I'm the Canary in My Family’s Genetic Coal Mine

October 17, 2018Rebecca Meyer Carr

When I was in my late 20s, I visited the United States Holocaust Memorial Museum in Washington, D.C. I was prepared to be moved, disturbed, and even frightened by what I would encounter there. After all, my father and his parents and grandmother escaped Berlin in 1941, a fact that has hung over our family’s history like a veil. But the thing that stood out for me so powerfully during that visit was how much the faces of the European Jews looked just like me.

Genetics is a strange thing. We inherit our hair color, our height, our dimples from our ancestors. I inherited my deep brown eyes and my heavy, dark eyebrows from my father’s mother. She is the link to my European ancestors whose faces I saw at the museum. She also unknowingly passed down to me her BRCA1 cancer mutation. Yes, genetics is a strange thing.

A decade after that trip to D.C., when I was just 37 years old, I found a lump in my breast. This discovery led to tests and the terrifying reality that I was facing invasive breast cancer with significant lymph node involvement. My head spinning, I was rushed into surgeries, chemotherapy, and radiation. In the middle of the craziness, a genetic counselor sat down with me and pointed out that my history showed several red flags for carrying a genetic mutation: I was under 40 and pre-menopausal; I am an Ashkenazi Jew. Examining a family tree produced by an industrious relative, we found that my great-grandmother had died at age 28 of a “female disease,” which we now believe most likely was ovarian cancer.

When you get breast cancer, it is very personal. It happened to me. I received a diagnosis, I underwent surgery, I endured months of harsh treatments. When you find out you carry a genetic mutation, as I did around the midpoint of my chemo treatments, everything shifts. The I becomes we. To be clear, this is one of the few times in my life, I wished it had been just me. This was not something I wished to share with my family, but I had no choice.

The BRCA1 mutation does not discriminate; every descendant of a person who carries a mutation has a 50% chance of inheriting it as well. In my family, this means that relatives on my father’s side of the family could be carriers of a mutation that gives women an 85% chance of getting breast cancer and a 45% chance of getting ovarian cancer. For the men, breast cancer and other cancer risks are elevated above risk levels in the general population as well.

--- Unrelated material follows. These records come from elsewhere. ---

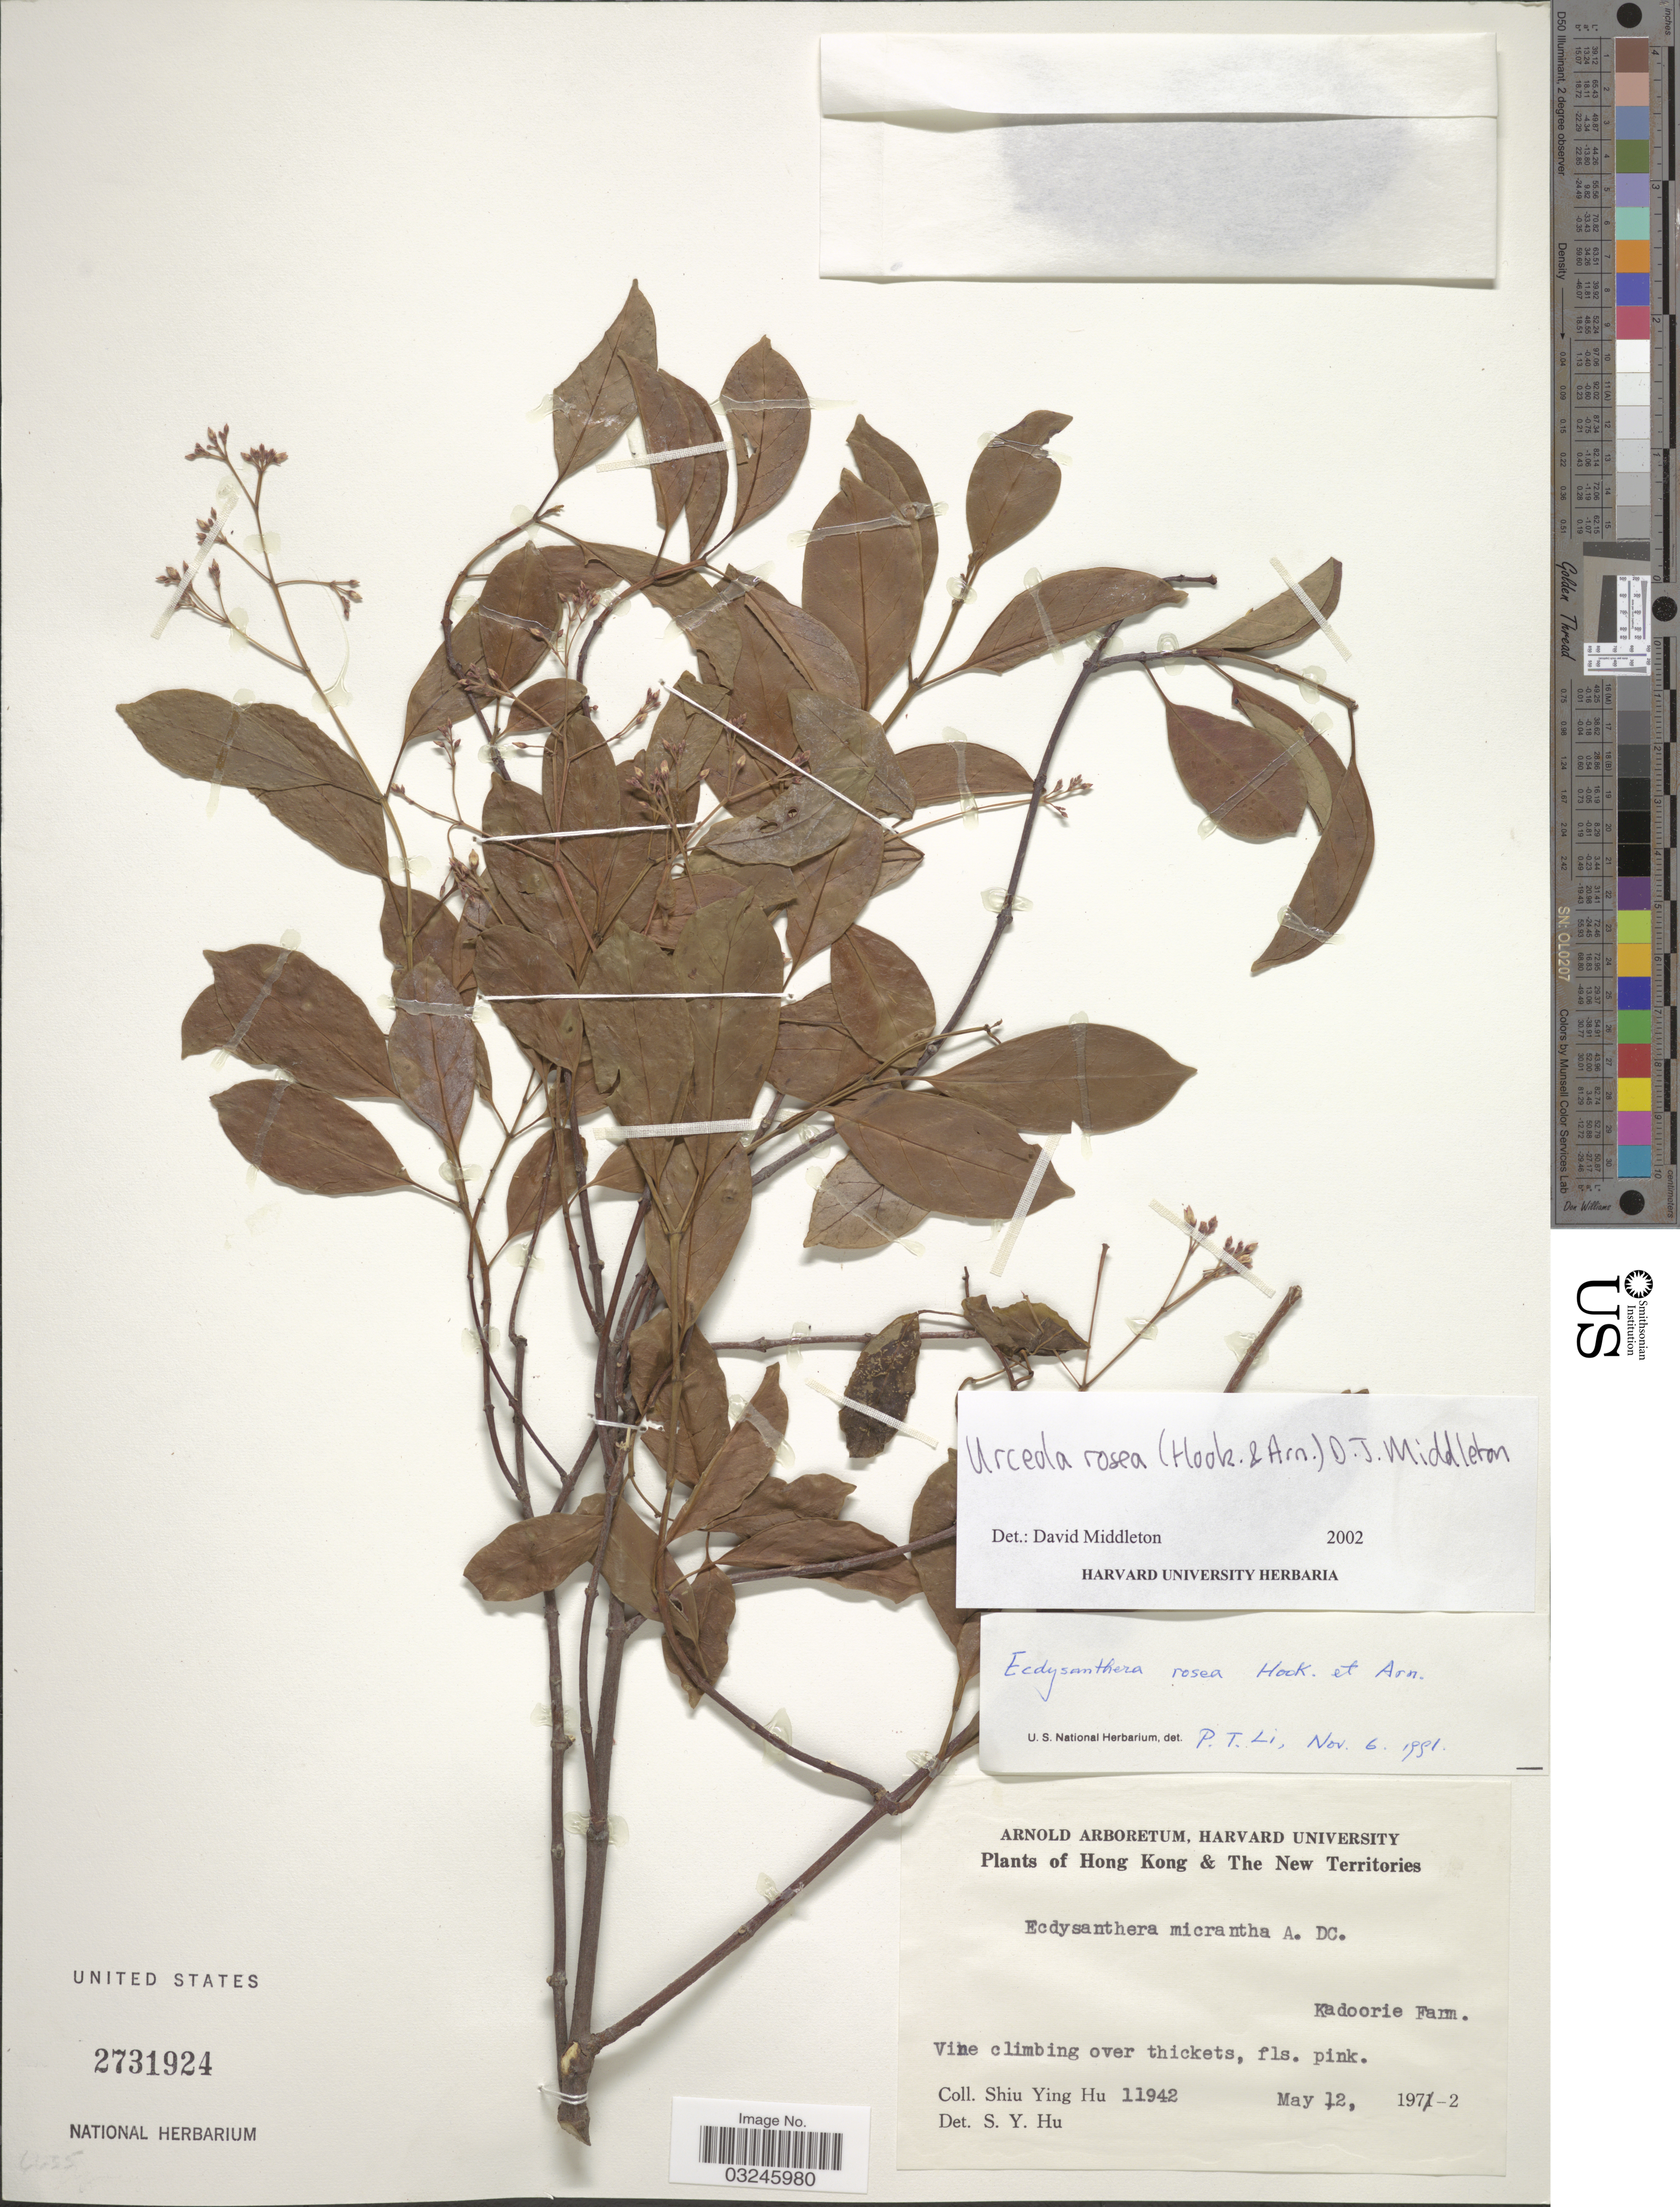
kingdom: Plantae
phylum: Tracheophyta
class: Magnoliopsida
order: Gentianales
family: Apocynaceae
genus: Urceola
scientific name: Urceola rosea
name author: Hook. & Arn.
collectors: S. Y. Hu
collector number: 11942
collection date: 1972-05-12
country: China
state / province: Hong Kong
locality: Hong Kong & The New Territories, Kadoorie Farm.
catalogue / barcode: US 2731924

People have asked me how it feels to be the canary in the coal mine, the proverbial bird that was sent down the shaft to see if the air was safe for the coal miners. I was the first person in my family to find out about our BRCA mutation and I am the only one of my living relatives to have had a BRCA-related cancer. Because I ended up in that cancer coal mine, my loved ones know they can be tested to see if they carry the mutation and that they have options to reduce their risks of cancer and its treatments, and even an early death. Several family members have been through testing and they are now empowered to take control of their health to avoid what I went through.

As I grew stronger and began to put my breast cancer in my rear view mirror, I started to look for ways to educate others about BRCA. One thing I want to shout at the top of my lungs – because I certainly hadn’t heard it before – is this: One in 40 Ashkenazi Jews carries a BRCA mutation! That’s a ridiculously high number, especially when you consider that the number of mutation carriers in the general population is one in 500!

The next time you’re in a synagogue, Hadassah meeting, or Jewish Federation event, look around and count 40 of you. Chances are that one person in the group is carrying a mutation that gives them a very high risk of developing a life-threatening cancer… and they most likely don’t even know it.

I have spoken about my cancer and BRCA journey to synagogue groups, Jewish day schools, and women who have tracked me down to ask me questions. I will continue shouting loudly about BRCA mutations until everyone knows their risk and can take proactive measures to save their own lives. I never wanted to be the canary in my family’s genetics coal mine. But if I had to be that canary, I’m glad I could raise the alarm and warn the others.